Dans un quartier de Toulouse, des commerçants se révoltent contre le trafic, le tapage et la saleté

Pour certains commerçants du quartier Gabriel Péri à Toulouse, l’heure du ras-le-bol a sonné. Une trentaine d’entre eux vient de signer une pétition dénonçant l’insécurité grandissante dans leur quartier. Cette pétition est destinée à la mairie de Toulouse.

Ils s’expliquent :

Nous, professionnels établis dans le quartier Gabriel Péri (rues Gabriel Péri et Palaprat, place Bachelier) vous demandons d’intervenir afin d’assurer notre sécurité, celle de nos locaux et matériel ainsi que celle des habitants dont nous partageons la colère et les inquiétudes. En effet, depuis plusieurs semaines déjà, un groupe de dealers occupe l’angle de la rue Gabriel Péri et Palaprat et se livre à son trafic en pleine journée. Plusieurs commerçants ont déjà été agressés par des individus violents venus de l’extérieur et la clientèle elle aussi a eu à subir leur harcèlement et plus. Nous attendons que vous fassiez le nécessaire dans les meilleurs délais pour protéger nos personnes et nos activités, ainsi que notre environnement. Cela dans l’intérêt de tous ceux qui vivent dans le quartier ou y exercent.

Une vidéo « choc »

Sur le net, la pétition a été relayée par l’association Droit au Sommeil-Toulouse qui a posté une vidéo faisant état des difficultés que rencontrent les riverains dans ce secteur de la Ville rose qui est devenu celui des fêtards au même titre que la place Saint-Pierre. Une vidéo plutôt « choc », avec des sous-titres explicites et musique digne d’un polar.

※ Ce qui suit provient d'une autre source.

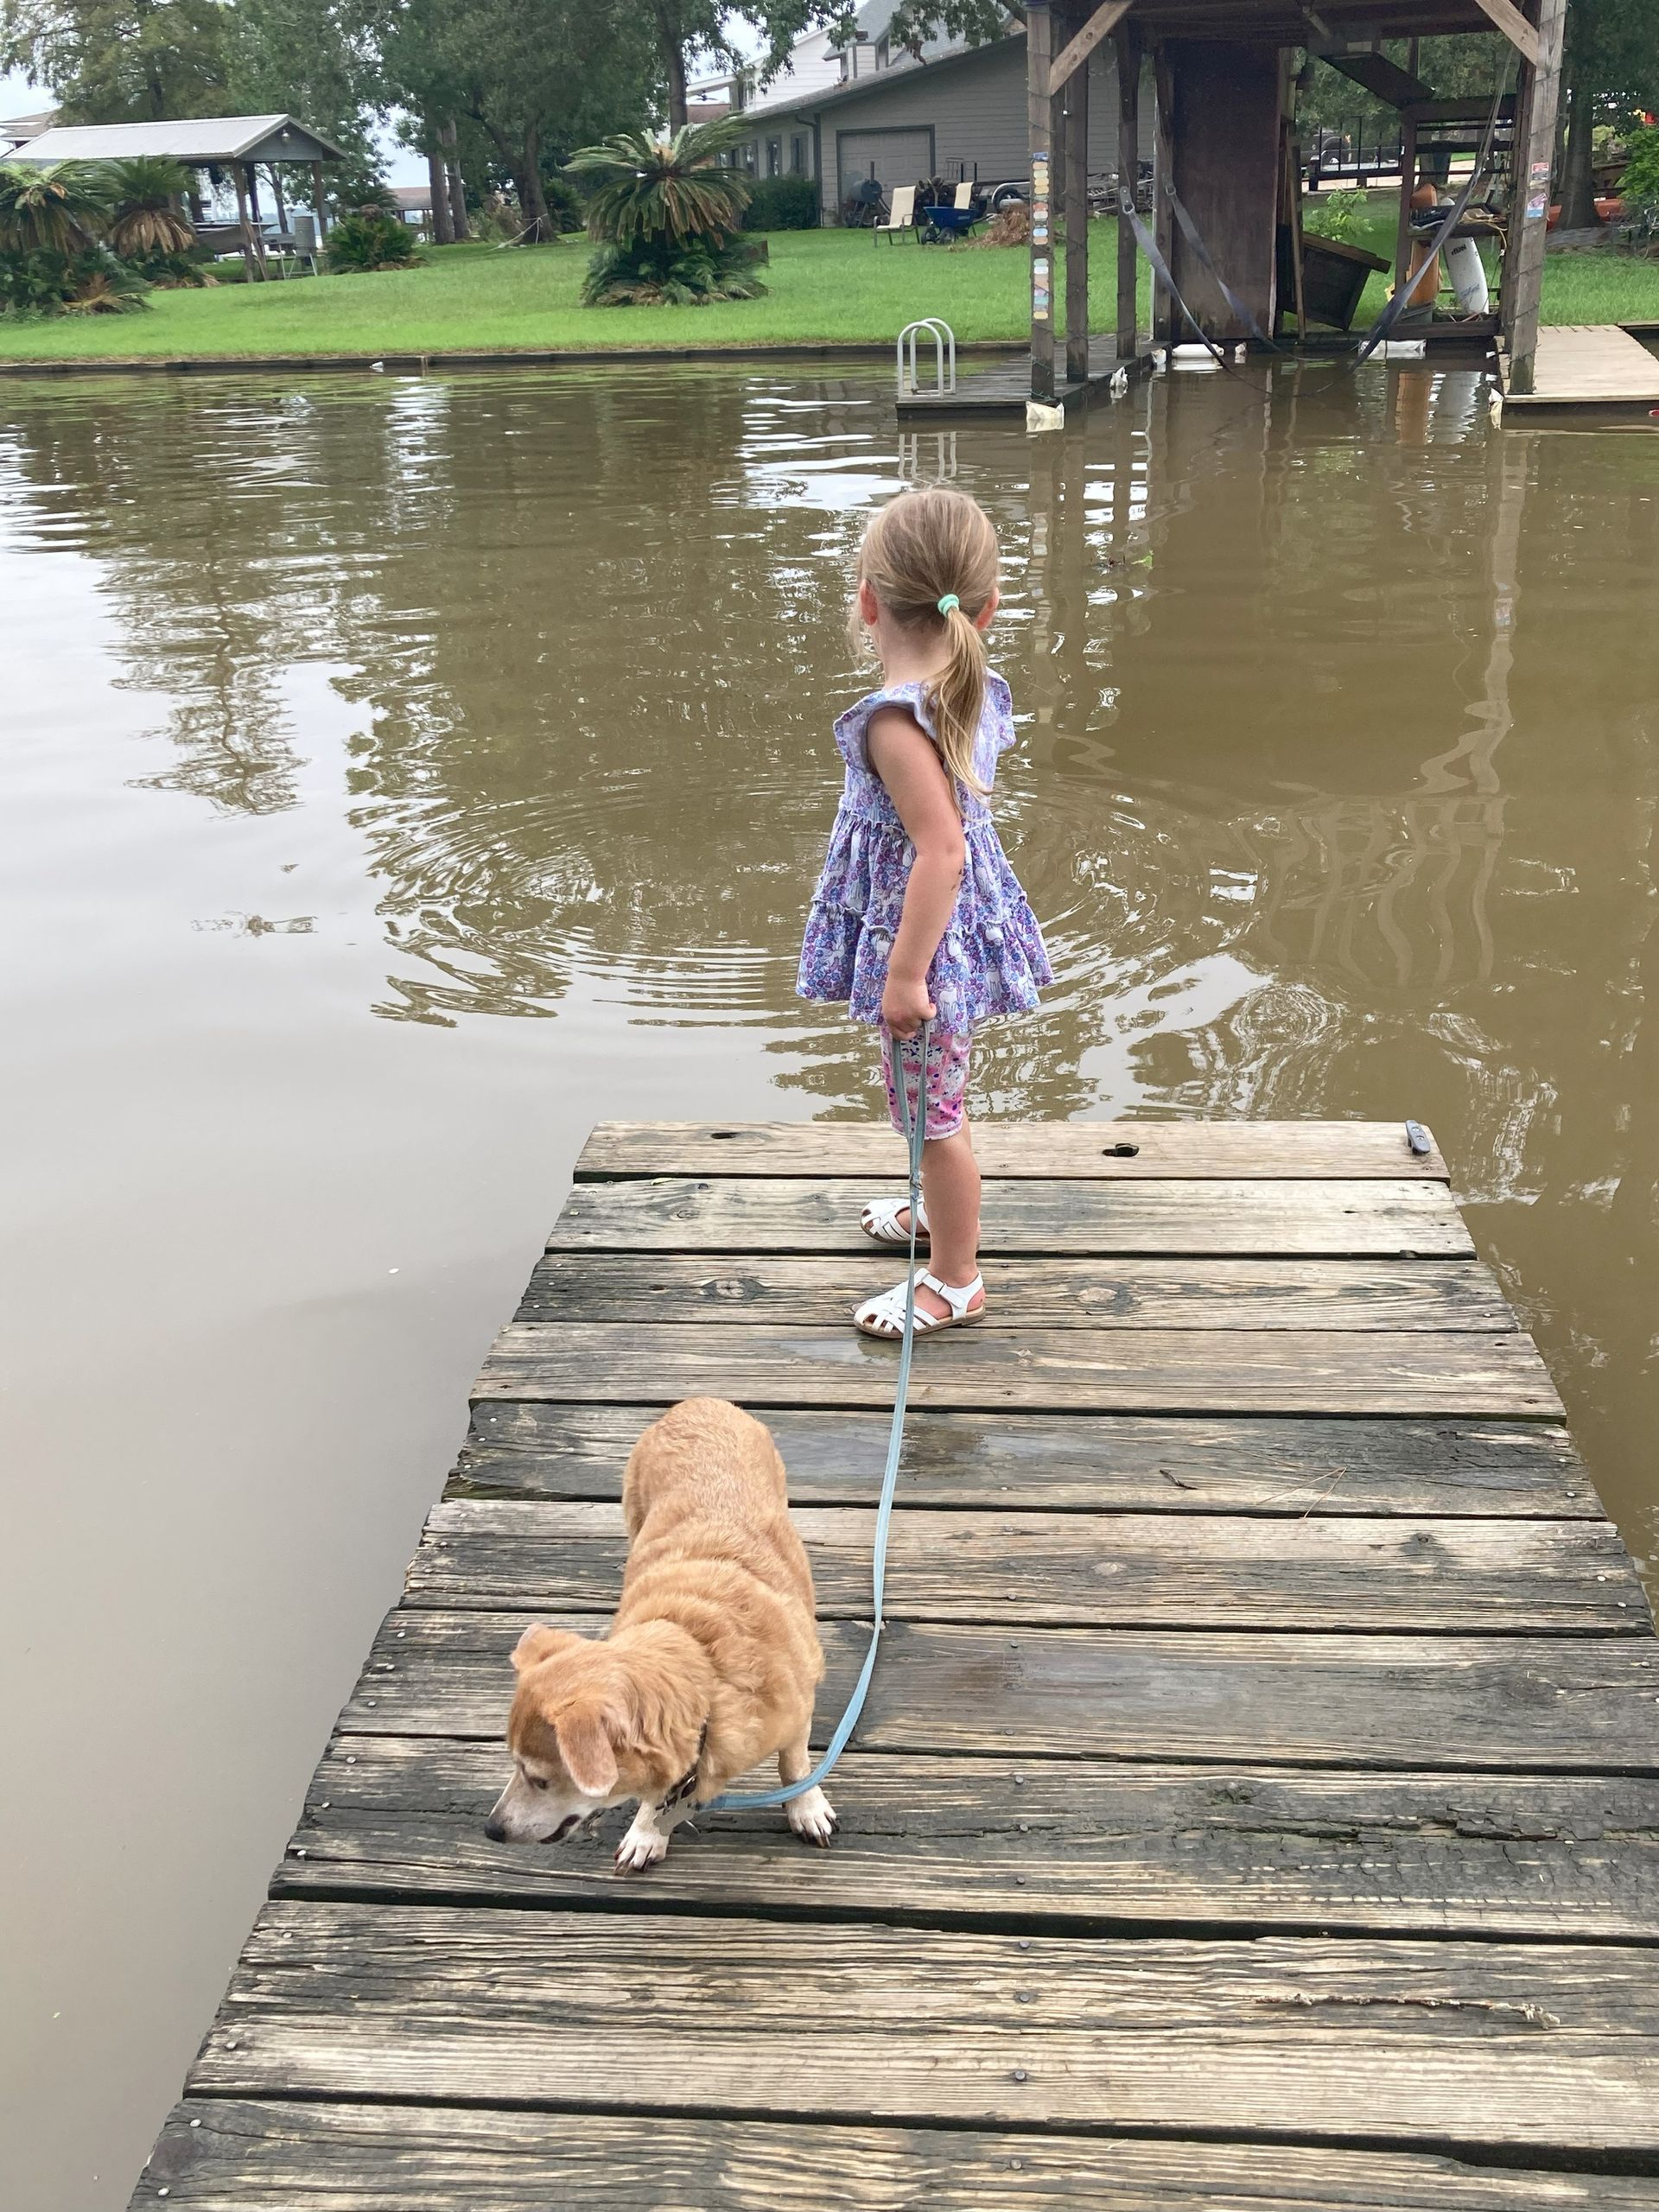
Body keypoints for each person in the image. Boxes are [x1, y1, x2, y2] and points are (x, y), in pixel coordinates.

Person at [798, 486, 1051, 1339]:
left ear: (867, 601)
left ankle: (954, 1280)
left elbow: (942, 849)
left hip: (928, 950)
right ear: (987, 606)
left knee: (934, 1120)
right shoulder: (965, 686)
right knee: (930, 1100)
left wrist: (905, 973)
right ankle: (934, 1213)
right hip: (947, 933)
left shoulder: (897, 723)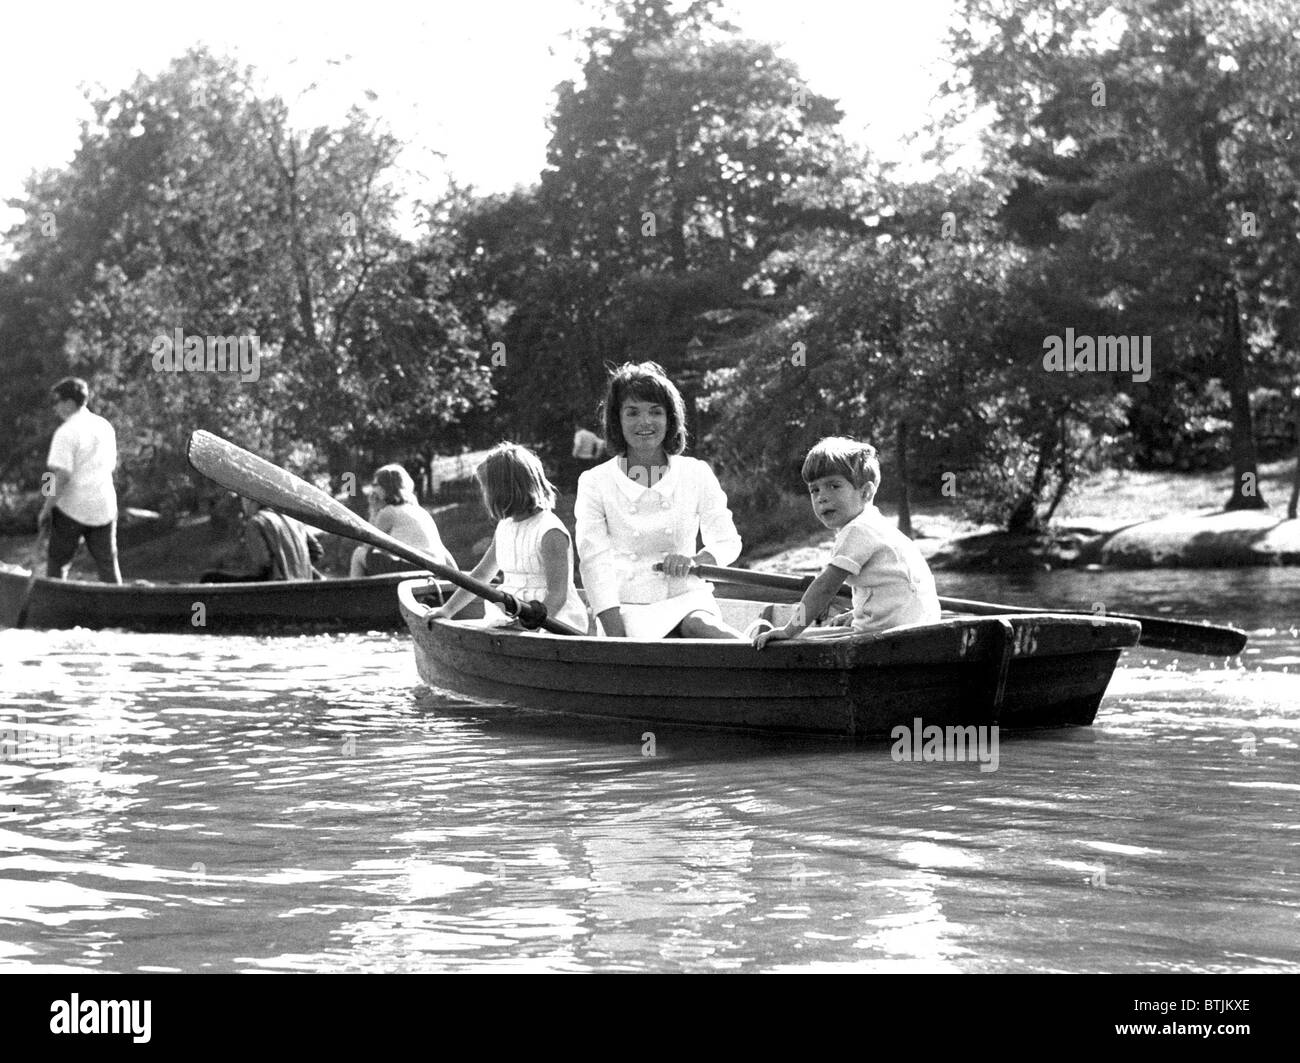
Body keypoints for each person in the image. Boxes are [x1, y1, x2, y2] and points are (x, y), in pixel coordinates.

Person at [575, 361, 744, 639]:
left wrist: (697, 560)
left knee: (700, 626)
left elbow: (728, 541)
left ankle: (761, 654)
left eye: (656, 412)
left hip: (689, 600)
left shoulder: (696, 472)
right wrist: (617, 637)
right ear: (617, 420)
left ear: (670, 419)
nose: (645, 422)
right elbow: (594, 565)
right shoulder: (595, 482)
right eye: (632, 413)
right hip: (627, 609)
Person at [753, 437, 940, 649]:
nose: (822, 497)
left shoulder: (857, 530)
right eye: (815, 489)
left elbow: (824, 587)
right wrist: (857, 613)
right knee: (827, 629)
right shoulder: (874, 523)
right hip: (916, 626)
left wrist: (790, 629)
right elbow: (889, 586)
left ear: (866, 492)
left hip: (891, 637)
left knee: (801, 639)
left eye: (834, 486)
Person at [431, 443, 588, 632]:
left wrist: (530, 629)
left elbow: (557, 594)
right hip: (510, 618)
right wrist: (447, 610)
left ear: (504, 490)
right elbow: (481, 576)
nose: (484, 496)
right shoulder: (505, 527)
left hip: (552, 621)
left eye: (486, 489)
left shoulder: (549, 532)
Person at [39, 377, 122, 583]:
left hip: (72, 509)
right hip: (104, 505)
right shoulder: (104, 426)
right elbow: (111, 466)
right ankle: (120, 609)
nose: (55, 407)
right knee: (108, 564)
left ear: (69, 403)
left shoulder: (65, 432)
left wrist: (46, 508)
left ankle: (57, 607)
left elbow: (62, 475)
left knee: (57, 563)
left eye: (57, 401)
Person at [349, 464, 454, 577]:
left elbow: (368, 545)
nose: (372, 490)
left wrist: (374, 509)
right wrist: (457, 578)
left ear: (385, 487)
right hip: (436, 568)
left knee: (358, 554)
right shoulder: (420, 511)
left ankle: (353, 594)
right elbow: (443, 550)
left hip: (413, 567)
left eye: (375, 485)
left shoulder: (389, 512)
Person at [201, 497, 323, 582]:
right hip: (302, 580)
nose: (243, 507)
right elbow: (317, 552)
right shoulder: (294, 520)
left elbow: (263, 563)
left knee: (209, 578)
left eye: (244, 500)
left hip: (277, 585)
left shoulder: (256, 522)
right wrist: (295, 563)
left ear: (251, 500)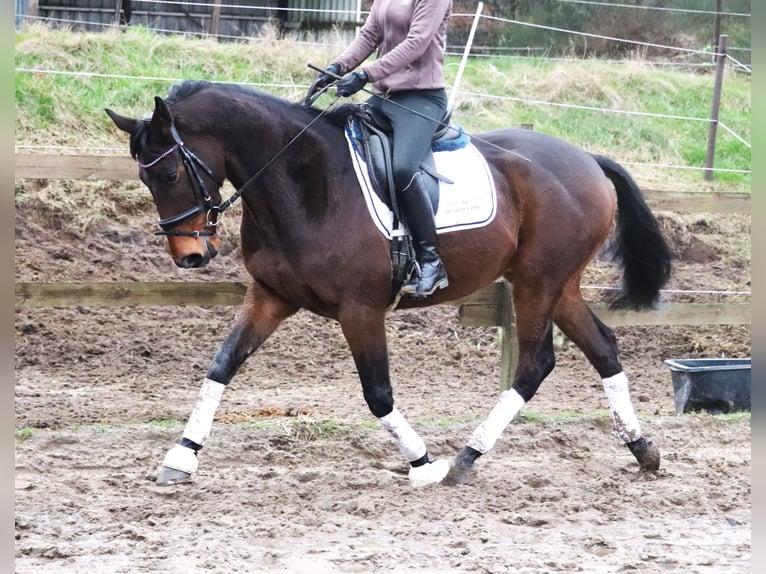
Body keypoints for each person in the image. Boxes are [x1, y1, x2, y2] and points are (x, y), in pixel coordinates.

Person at [313, 0, 453, 298]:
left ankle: (430, 259)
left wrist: (365, 75)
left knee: (403, 168)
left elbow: (417, 42)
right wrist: (338, 67)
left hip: (421, 98)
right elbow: (368, 35)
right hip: (383, 97)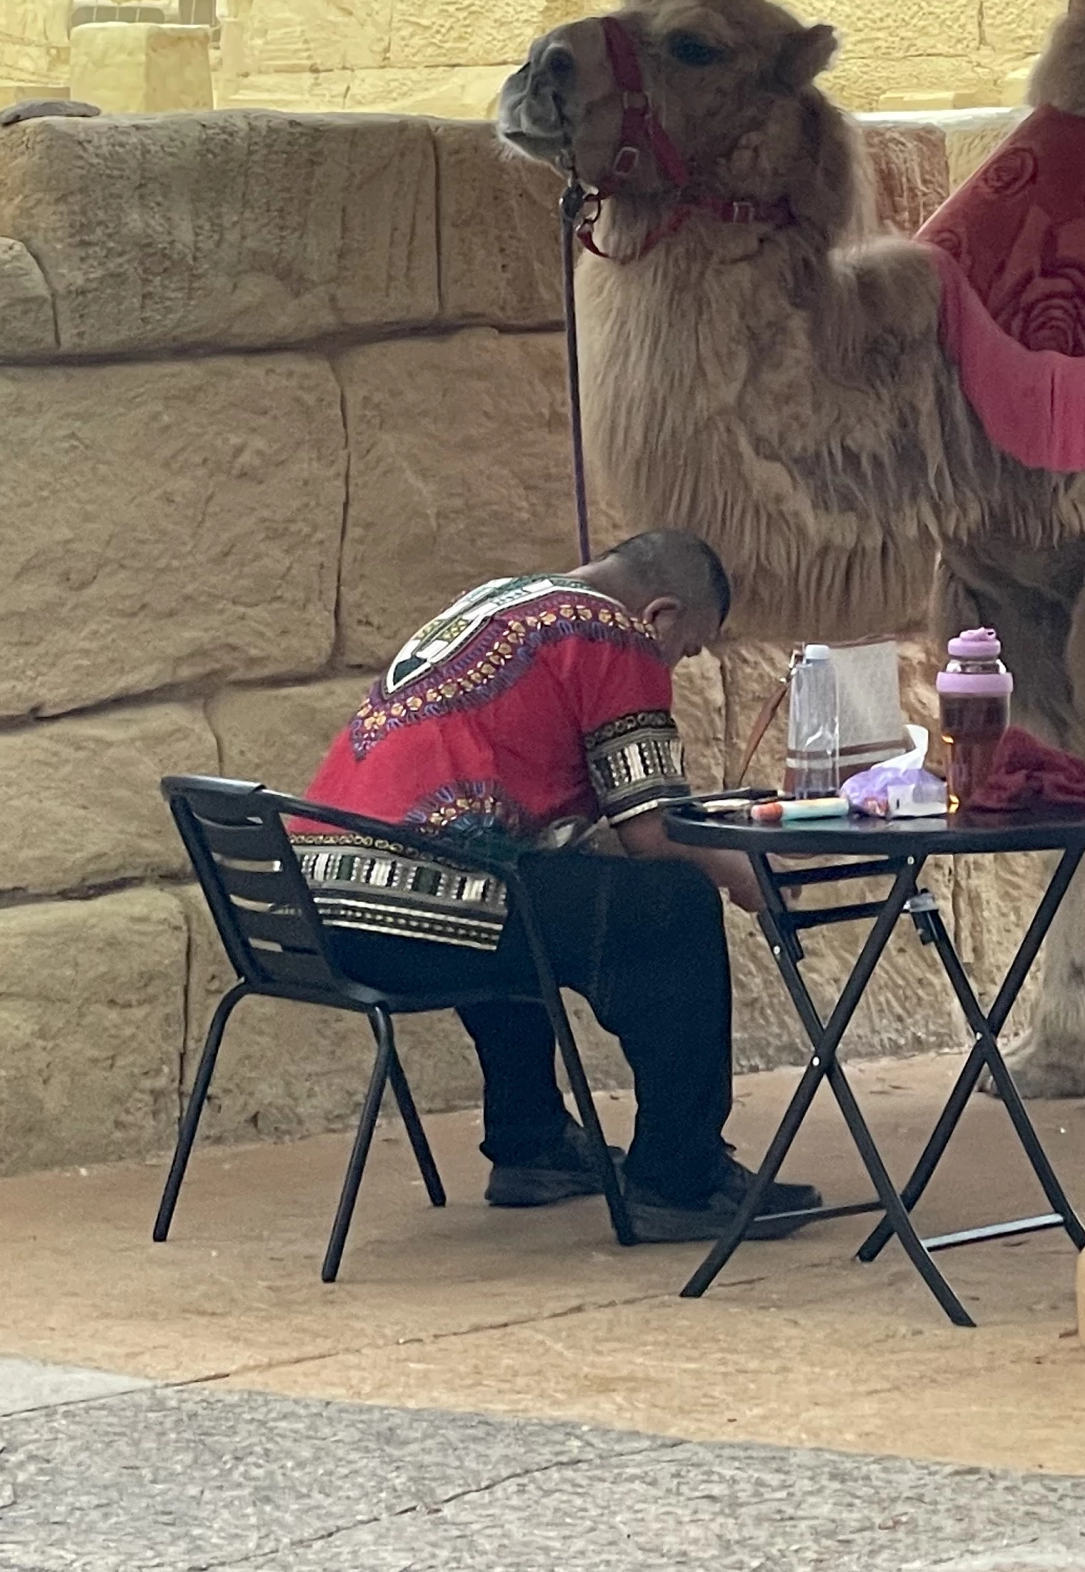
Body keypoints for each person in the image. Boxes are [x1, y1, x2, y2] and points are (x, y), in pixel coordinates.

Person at [291, 530, 823, 1243]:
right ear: (661, 615)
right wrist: (743, 876)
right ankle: (680, 1178)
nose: (677, 661)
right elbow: (651, 833)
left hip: (319, 914)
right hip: (416, 912)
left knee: (527, 887)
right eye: (688, 647)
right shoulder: (615, 633)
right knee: (673, 908)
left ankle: (531, 1143)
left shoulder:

voir d’autres vidéo sur la page facebook de l’association

« L’urine, le bruit, le vomis, les déchets »

Dans cette vidéo, l’association dénonce certains faits, autres que le trafic de drogue, qu’elle met en évidence depuis plusieurs mois : « le bruit permanent, l’urine, le vomis, les débris de verre, les déchets en plastique qui souillent le quartier au détriment de tous« . Elle précise :

De très nombreux commerçants, restaurateurs, hôteliers et agences, sont touchés par la sévèredégradation du quartier. Plusieurs facteurs sont à son origine. D’abord, la présence anormalement importante d’établissements de nuits orientés vers la fête. Ceux-ci attirent une clientèle très mobile et très agitée qui génère énormément de nuisances.

Un hôtelier raconte son vécu

Des nuisances qui ont amené Wesley Martin, propriétaire de l’hôtel Saint-Claire situé place Bachelier, à vendre son établissement. Il raconte son expérience :

Nous avons tenus l’hôtel d’avril 2015 à février 2018. Au début, tout allait bien. Puis, les travaux ont débuté sur les allées Jean-Jaurès et les SDF qui trainaient là-bas sont arrivés sur la place. Au début, ils étaient deux, puis quatre et au bout de six mois, vingt. Saouls, ils insultaient les clients en journée. Nous avons appelé la police, la maire de quartier est venue sur place, un riverain dont l’enfant ne pouvait plus dormir en est venu aux mains. C’était un peu mieux les dernières semaines, mais l’atmosphère dégradée a fait partie des éléments qui m’ont fait quitter le lieu. Mes nouveaux clients me disaient ne plus vouloir revenir dans un tel quartier et les habitués ne venaient plus…

Contactée, la mairie de Toulouse a indiqué que, « l’essentiel des griefs portés par la pétition étant des problèmes spécifiquement liés au trafic de drogue », elle transmettra le texte à la direction départementale de la sécurité publique (DDSP) afin que celle-ci puisse « mobiliser des forces de police nationale supplémentaire pour remédier aux problèmes rencontrés sur ce quartier ».